What this task involves >>
Copy every line of text in the material below word for word, and leave the pictures out of your answer.

Provided data >>
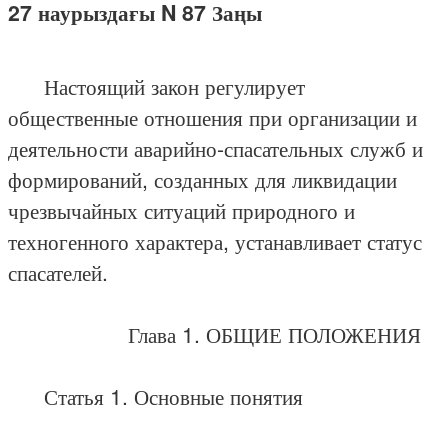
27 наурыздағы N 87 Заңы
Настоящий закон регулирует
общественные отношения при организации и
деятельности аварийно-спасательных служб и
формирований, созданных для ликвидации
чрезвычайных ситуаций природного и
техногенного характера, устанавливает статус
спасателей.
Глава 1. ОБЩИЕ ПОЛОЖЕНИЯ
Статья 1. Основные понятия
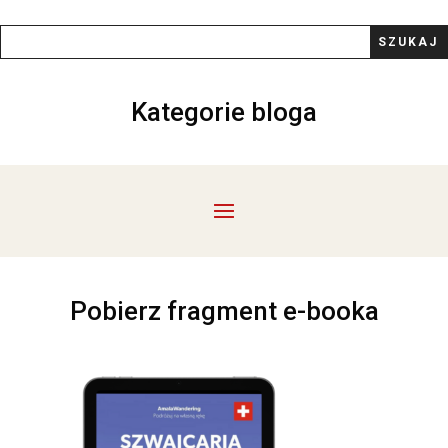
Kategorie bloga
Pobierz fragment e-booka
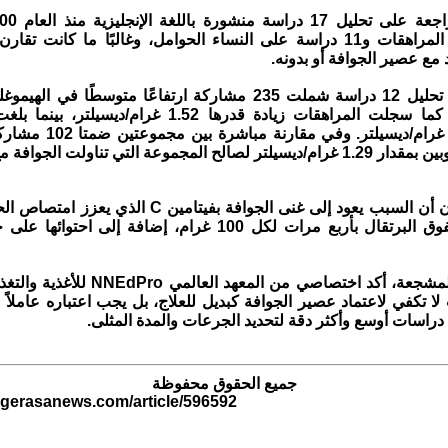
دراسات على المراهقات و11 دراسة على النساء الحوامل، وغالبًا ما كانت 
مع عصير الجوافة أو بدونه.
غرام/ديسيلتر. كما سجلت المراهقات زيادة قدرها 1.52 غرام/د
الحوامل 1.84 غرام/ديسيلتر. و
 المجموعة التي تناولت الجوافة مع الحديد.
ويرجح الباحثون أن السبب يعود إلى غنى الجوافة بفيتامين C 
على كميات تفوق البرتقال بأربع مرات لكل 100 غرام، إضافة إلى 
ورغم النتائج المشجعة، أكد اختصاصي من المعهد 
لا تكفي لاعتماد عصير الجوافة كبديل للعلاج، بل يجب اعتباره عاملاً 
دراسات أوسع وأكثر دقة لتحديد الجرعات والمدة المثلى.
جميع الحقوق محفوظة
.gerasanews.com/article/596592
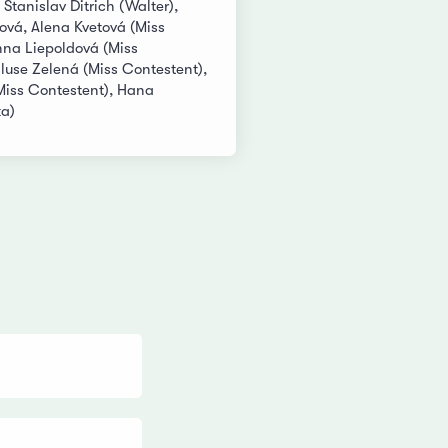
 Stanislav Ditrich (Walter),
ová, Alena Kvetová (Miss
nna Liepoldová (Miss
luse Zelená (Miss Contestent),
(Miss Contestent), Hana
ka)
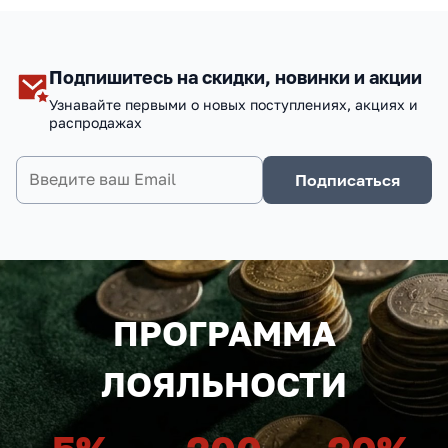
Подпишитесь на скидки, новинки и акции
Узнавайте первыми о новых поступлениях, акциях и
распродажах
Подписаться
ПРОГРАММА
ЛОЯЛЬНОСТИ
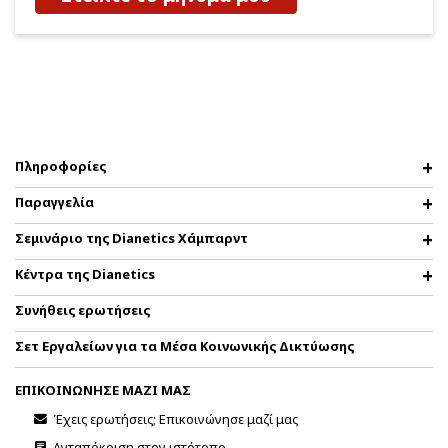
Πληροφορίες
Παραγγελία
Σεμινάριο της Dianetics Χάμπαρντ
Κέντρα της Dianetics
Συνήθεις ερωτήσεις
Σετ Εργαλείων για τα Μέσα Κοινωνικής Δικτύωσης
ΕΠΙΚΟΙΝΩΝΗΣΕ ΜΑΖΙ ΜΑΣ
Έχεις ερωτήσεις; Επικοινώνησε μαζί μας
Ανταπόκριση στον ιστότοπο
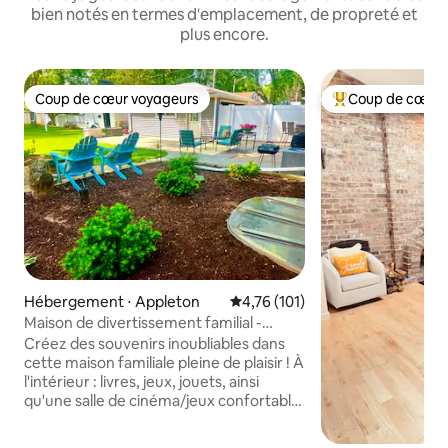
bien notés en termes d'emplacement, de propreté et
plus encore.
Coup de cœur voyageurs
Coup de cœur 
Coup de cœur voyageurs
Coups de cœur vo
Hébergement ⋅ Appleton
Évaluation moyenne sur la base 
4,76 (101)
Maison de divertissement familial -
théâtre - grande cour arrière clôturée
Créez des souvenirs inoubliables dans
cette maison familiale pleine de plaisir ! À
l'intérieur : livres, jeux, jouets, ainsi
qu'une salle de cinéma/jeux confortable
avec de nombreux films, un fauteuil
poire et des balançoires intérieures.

Written solution >>
27 наурыздағы N 87 Заңы
Настоящий закон регулирует
общественные отношения при организации и
деятельности аварийно-спасательных служб и
формирований, созданных для ликвидации
чрезвычайных ситуаций природного и
техногенного характера, устанавливает статус
спасателей.
Глава 1. ОБЩИЕ ПОЛОЖЕНИЯ
Статья 1. Основные понятия
Kategorie bloga
Pobierz fragment e-booka
دراسات على المراهقات و11 دراسة على النساء الحوامل، وغالبًا ما كانت 
مع عصير الجوافة أو بدونه.
غرام/ديسيلتر. كما سجلت المراهقات زيادة قدرها 1.52 غرام/د
الحوامل 1.84 غرام/ديسيلتر. و
 المجموعة التي تناولت الجوافة مع الحديد.
ويرجح الباحثون أن السبب يعود إلى غنى الجوافة بفيتامين C 
على كميات تفوق البرتقال بأربع مرات لكل 100 غرام، إضافة إلى 
ورغم النتائج المشجعة، أكد اختصاصي من المعهد 
لا تكفي لاعتماد عصير الجوافة كبديل للعلاج، بل يجب اعتباره عاملاً 
دراسات أوسع وأكثر دقة لتحديد الجرعات والمدة المثلى.
جميع الحقوق محفوظة
.gerasanews.com/article/596592
 Stanislav Ditrich (Walter),
ová, Alena Kvetová (Miss
nna Liepoldová (Miss
luse Zelená (Miss Contestent),
(Miss Contestent), Hana
ka)
Подпишитесь на скидки, новинки и акции
Узнавайте первыми о новых поступлениях, акциях и
распродажах
Подписаться
ПРОГРАММА
ЛОЯЛЬНОСТИ
Πληροφορίες
Παραγγελία
Σεμινάριο της Dianetics Χάμπαρντ
Κέντρα της Dianetics
Συνήθεις ερωτήσεις
Σετ Εργαλείων για τα Μέσα Κοινωνικής Δικτύωσης
ΕΠΙΚΟΙΝΩΝΗΣΕ ΜΑΖΙ ΜΑΣ
Έχεις ερωτήσεις; Επικοινώνησε μαζί μας
Ανταπόκριση στον ιστότοπο
bien notés en termes d'emplacement, de propreté et
plus encore.
Coup de cœur voyageurs
Coup de cœur 
Coup de cœur voyageurs
Coups de cœur vo
Hébergement ⋅ Appleton
Évaluation moyenne sur la base 
4,76 (101)
Maison de divertissement familial -
théâtre - grande cour arrière clôturée
Créez des souvenirs inoubliables dans
cette maison familiale pleine de plaisir ! À
l'intérieur : livres, jeux, jouets, ainsi
qu'une salle de cinéma/jeux confortable
avec de nombreux films, un fauteuil
poire et des balançoires intérieures.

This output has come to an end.